PASSAGE FOR REVIEW
════
It is a reasonably wide convention to reserve the symbols $a$ and $a^\dagger$ for bosonic annihilation and creation operators which satisfy the canonical commutation relations $$ [a,a^\dagger] = 1, \qquad [a,a] = [a^\dagger,a^\dagger] = 0, $$ while reserving the symbols $c$ and $c^\dagger$ for fermionic annihilation and creation operators which satisfy canonical anticommutation relations of the form $$ \{c,c^\dagger\} = 1, \qquad \{c,c\} = \{c^\dagger,c^\dagger\} = 0. $$ Under that convention, the fermionic operators still give a number operator as $N=c^\dagger c$, but their behaviour is very different since now the setting of anticommutators to zero implies that $c^2 = (c^\dagger)^2 = 0$, which restricts occupation numbers to only $1$ or $0$.

However: this convention is not universal, and you always need to check what (anti)commutation relations are being imposed into any such operators when they are introduced, whatever it is you're reading. The commutation relations fully specify the behaviour, though, so that if you have an object that satisfies the bosonic set of relations then you can call it a "ladder operator" or an "annihilation operator" according to personal taste, and no one will bat an eyelid at either term - they both have contexts where either can be preferable over the other.
════
LISTED ENTRIES
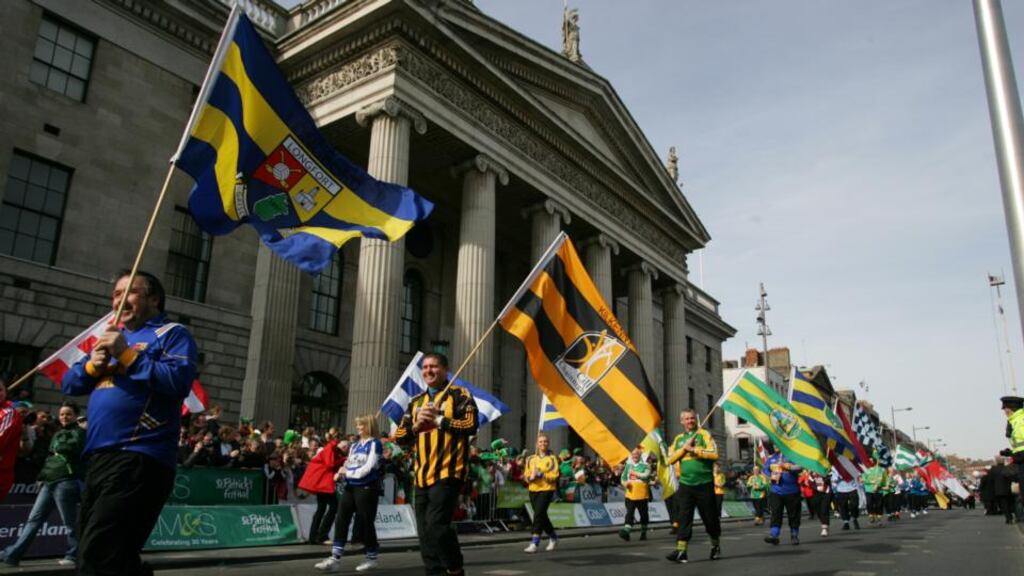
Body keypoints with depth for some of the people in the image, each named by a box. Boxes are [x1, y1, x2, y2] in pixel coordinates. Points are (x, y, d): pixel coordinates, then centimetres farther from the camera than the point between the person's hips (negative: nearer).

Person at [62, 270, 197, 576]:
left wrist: (126, 354, -15)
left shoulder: (172, 334, 1)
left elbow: (180, 381, -17)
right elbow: (69, 384, 22)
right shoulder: (113, 336, 25)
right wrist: (93, 365, 1)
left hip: (139, 458, -9)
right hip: (98, 458, 9)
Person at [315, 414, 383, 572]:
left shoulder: (375, 444, -6)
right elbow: (348, 465, 14)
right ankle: (335, 559, 0)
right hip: (350, 486, 7)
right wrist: (341, 474, -7)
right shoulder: (354, 445, 16)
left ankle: (372, 558, 15)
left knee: (365, 523, 0)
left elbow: (369, 467, -15)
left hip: (367, 488, -7)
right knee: (341, 520, -1)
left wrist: (348, 473, -12)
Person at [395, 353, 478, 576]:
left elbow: (471, 425, -13)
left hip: (448, 473, -7)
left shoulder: (460, 395, 1)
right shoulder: (416, 401, 18)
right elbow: (400, 437, 15)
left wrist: (438, 419, -13)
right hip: (422, 475, 7)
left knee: (436, 524, -17)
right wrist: (416, 426, -5)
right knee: (425, 531, 7)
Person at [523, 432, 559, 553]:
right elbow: (526, 475, 8)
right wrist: (530, 477, -14)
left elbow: (554, 475, -10)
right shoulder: (531, 459, 10)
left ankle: (534, 543, -14)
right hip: (533, 490, 5)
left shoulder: (552, 458, -2)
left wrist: (541, 474, -20)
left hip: (547, 490, -5)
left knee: (538, 514, -15)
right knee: (542, 516, 13)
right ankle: (553, 537, 34)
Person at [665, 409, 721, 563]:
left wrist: (694, 449, -15)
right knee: (684, 518, -4)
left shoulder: (703, 434, -1)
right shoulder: (678, 439, 12)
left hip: (704, 483, -3)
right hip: (685, 484, 3)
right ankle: (681, 551, -6)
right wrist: (684, 448, -7)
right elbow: (670, 460, 4)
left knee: (709, 517, 9)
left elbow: (714, 454, -15)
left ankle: (716, 546, 30)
════
YOUR GOAL
Revise the passage on bosonic and fermionic operators from "It is a reasonably" to "only $1$ or $0$.", putting "custom" in place of "convention".

RESPONSE TO THE EXERCISE
It is a reasonably wide custom to reserve the symbols $a$ and $a^\dagger$ for bosonic annihilation and creation operators which satisfy the canonical commutation relations $$ [a,a^\dagger] = 1, \qquad [a,a] = [a^\dagger,a^\dagger] = 0, $$ while reserving the symbols $c$ and $c^\dagger$ for fermionic annihilation and creation operators which satisfy canonical anticommutation relations of the form $$ \{c,c^\dagger\} = 1, \qquad \{c,c\} = \{c^\dagger,c^\dagger\} = 0. $$ Under that custom, the fermionic operators still give a number operator as $N=c^\dagger c$, but their behaviour is very different since now the setting of anticommutators to zero implies that $c^2 = (c^\dagger)^2 = 0$, which restricts occupation numbers to only $1$ or $0$.